*** INFORMATION PROVIDED Section Begins ***
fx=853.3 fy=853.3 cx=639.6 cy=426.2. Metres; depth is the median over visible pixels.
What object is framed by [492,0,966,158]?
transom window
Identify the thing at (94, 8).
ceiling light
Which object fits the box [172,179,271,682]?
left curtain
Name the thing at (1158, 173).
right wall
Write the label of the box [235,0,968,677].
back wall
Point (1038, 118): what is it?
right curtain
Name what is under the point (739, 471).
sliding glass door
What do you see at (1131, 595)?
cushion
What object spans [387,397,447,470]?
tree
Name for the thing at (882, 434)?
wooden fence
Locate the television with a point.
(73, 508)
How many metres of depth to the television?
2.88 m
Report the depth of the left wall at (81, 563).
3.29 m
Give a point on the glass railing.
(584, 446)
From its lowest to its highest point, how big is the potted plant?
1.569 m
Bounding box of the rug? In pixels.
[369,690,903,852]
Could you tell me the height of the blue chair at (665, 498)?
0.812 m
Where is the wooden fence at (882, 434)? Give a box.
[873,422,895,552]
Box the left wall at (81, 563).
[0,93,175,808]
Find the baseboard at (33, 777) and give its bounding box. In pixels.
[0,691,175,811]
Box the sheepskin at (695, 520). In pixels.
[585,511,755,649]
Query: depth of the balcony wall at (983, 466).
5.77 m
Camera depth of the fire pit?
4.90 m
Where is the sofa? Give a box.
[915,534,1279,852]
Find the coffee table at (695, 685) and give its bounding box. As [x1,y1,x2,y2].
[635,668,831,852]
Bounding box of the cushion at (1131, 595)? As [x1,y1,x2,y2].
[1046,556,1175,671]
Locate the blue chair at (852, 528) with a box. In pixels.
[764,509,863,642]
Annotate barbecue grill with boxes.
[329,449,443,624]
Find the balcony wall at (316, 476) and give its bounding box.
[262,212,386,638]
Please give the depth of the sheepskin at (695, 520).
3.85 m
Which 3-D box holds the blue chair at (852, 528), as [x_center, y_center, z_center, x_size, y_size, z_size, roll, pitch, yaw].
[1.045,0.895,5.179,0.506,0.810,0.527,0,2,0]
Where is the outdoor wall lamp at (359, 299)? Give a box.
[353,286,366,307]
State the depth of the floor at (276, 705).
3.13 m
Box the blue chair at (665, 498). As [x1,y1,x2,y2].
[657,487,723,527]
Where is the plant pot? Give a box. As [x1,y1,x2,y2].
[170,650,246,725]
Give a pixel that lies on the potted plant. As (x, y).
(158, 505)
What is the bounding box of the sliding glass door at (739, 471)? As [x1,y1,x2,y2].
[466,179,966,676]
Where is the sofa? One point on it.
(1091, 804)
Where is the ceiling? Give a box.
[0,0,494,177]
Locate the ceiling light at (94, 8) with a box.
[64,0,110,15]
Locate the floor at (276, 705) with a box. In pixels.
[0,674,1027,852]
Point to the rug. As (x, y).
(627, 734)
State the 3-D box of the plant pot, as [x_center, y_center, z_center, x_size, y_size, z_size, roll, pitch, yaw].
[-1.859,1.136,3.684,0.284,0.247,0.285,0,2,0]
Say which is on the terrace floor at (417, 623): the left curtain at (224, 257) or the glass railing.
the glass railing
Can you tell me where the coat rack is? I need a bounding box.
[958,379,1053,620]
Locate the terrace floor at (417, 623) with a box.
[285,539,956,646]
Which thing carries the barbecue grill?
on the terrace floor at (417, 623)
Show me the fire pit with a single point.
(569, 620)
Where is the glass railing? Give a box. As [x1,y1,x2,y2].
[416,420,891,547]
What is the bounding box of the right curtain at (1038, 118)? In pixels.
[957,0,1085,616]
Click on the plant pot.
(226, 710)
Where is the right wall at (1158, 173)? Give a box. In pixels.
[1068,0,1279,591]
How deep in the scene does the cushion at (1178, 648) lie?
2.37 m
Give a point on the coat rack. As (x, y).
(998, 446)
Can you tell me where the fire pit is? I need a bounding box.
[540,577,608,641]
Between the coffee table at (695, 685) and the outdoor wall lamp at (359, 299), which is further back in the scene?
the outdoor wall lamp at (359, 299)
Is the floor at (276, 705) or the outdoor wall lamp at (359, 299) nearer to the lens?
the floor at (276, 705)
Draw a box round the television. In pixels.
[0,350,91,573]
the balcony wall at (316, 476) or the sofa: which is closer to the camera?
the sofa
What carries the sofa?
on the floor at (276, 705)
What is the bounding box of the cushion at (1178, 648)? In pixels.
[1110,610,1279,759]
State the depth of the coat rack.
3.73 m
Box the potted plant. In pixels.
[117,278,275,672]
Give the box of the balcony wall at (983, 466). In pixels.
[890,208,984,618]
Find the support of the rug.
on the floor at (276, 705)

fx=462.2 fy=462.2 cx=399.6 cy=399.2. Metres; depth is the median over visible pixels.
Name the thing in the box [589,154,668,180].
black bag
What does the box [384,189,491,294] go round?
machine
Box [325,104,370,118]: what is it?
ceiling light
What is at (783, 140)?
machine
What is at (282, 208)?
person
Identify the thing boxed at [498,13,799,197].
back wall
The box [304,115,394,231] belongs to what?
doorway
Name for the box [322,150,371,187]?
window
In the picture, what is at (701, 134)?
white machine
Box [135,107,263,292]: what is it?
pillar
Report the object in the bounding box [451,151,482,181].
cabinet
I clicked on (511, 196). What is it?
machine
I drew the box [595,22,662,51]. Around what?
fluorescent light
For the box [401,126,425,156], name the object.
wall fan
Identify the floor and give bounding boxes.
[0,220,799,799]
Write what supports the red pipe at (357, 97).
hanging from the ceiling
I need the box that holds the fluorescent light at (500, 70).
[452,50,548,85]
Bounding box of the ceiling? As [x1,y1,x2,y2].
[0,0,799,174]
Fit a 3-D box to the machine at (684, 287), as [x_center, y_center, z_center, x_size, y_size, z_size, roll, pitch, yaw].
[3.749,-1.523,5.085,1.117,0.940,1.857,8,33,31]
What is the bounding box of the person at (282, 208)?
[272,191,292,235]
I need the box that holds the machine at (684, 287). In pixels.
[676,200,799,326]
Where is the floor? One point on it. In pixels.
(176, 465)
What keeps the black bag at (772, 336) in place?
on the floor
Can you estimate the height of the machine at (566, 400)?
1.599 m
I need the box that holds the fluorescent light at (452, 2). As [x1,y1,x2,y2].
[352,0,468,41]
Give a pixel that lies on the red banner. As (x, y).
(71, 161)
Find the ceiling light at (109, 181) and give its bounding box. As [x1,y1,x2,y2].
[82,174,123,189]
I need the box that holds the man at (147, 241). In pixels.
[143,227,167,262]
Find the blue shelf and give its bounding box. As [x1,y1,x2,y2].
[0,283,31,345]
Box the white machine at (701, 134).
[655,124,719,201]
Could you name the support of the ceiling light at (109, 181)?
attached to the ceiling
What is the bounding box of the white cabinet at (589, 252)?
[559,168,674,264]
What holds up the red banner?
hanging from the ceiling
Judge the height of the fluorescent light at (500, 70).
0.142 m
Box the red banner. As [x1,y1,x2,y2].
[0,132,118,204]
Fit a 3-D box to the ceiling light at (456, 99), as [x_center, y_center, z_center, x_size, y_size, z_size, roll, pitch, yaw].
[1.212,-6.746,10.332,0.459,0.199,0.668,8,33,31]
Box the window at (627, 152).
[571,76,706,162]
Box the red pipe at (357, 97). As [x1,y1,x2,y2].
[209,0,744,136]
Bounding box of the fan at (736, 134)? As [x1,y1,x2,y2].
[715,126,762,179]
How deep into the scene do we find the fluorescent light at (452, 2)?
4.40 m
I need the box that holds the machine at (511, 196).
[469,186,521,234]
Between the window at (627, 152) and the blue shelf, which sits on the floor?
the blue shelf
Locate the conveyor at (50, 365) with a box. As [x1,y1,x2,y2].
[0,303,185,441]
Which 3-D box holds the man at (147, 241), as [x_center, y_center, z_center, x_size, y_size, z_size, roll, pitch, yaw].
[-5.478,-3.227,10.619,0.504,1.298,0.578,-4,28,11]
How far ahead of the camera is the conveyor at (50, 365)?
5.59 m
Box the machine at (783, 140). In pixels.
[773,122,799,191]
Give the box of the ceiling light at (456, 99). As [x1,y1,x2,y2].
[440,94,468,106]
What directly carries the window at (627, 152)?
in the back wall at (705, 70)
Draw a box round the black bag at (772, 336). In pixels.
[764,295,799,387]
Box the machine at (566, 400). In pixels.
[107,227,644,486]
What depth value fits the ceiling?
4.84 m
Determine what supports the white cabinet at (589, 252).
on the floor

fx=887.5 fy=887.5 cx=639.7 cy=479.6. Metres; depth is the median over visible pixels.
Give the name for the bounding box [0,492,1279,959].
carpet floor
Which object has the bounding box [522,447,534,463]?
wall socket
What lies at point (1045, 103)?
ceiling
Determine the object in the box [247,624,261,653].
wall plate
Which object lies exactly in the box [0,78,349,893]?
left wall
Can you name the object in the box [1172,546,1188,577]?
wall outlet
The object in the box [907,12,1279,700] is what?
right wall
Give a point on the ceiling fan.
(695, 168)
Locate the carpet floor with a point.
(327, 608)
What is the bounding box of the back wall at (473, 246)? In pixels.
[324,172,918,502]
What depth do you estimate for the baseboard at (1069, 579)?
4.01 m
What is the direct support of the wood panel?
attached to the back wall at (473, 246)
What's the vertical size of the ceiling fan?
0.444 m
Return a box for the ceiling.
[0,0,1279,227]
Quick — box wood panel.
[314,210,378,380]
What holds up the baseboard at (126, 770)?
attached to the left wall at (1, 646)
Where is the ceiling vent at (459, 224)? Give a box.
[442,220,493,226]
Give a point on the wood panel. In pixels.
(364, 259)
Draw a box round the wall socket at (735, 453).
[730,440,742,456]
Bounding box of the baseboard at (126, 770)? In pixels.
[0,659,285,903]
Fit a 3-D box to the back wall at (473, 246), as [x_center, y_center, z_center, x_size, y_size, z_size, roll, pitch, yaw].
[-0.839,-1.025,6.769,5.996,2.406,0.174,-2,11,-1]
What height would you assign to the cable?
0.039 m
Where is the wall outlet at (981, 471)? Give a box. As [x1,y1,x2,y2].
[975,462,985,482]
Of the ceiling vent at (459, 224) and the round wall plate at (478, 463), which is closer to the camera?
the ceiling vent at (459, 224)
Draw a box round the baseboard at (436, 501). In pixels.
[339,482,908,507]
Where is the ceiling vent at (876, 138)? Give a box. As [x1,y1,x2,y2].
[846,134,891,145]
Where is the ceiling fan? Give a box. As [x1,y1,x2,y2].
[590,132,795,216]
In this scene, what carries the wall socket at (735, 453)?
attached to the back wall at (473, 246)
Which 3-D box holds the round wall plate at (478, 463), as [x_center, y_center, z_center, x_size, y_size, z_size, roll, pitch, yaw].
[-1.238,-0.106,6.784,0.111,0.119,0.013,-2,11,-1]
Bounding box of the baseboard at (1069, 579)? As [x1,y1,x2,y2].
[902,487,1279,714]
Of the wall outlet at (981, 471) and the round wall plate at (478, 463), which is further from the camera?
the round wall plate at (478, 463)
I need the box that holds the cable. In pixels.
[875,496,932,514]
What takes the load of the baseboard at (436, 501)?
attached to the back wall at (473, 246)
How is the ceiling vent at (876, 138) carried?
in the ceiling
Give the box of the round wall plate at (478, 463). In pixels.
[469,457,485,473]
*** INFORMATION PROVIDED Section Ends ***
Set down only these lines, exactly: the one containing "Give the box of the round" and each line after it through the end of the entries above.

■ **SOLUTION FOR THIS TASK**:
Give the box of the round wall plate at (478, 463). In pixels.
[469,457,485,473]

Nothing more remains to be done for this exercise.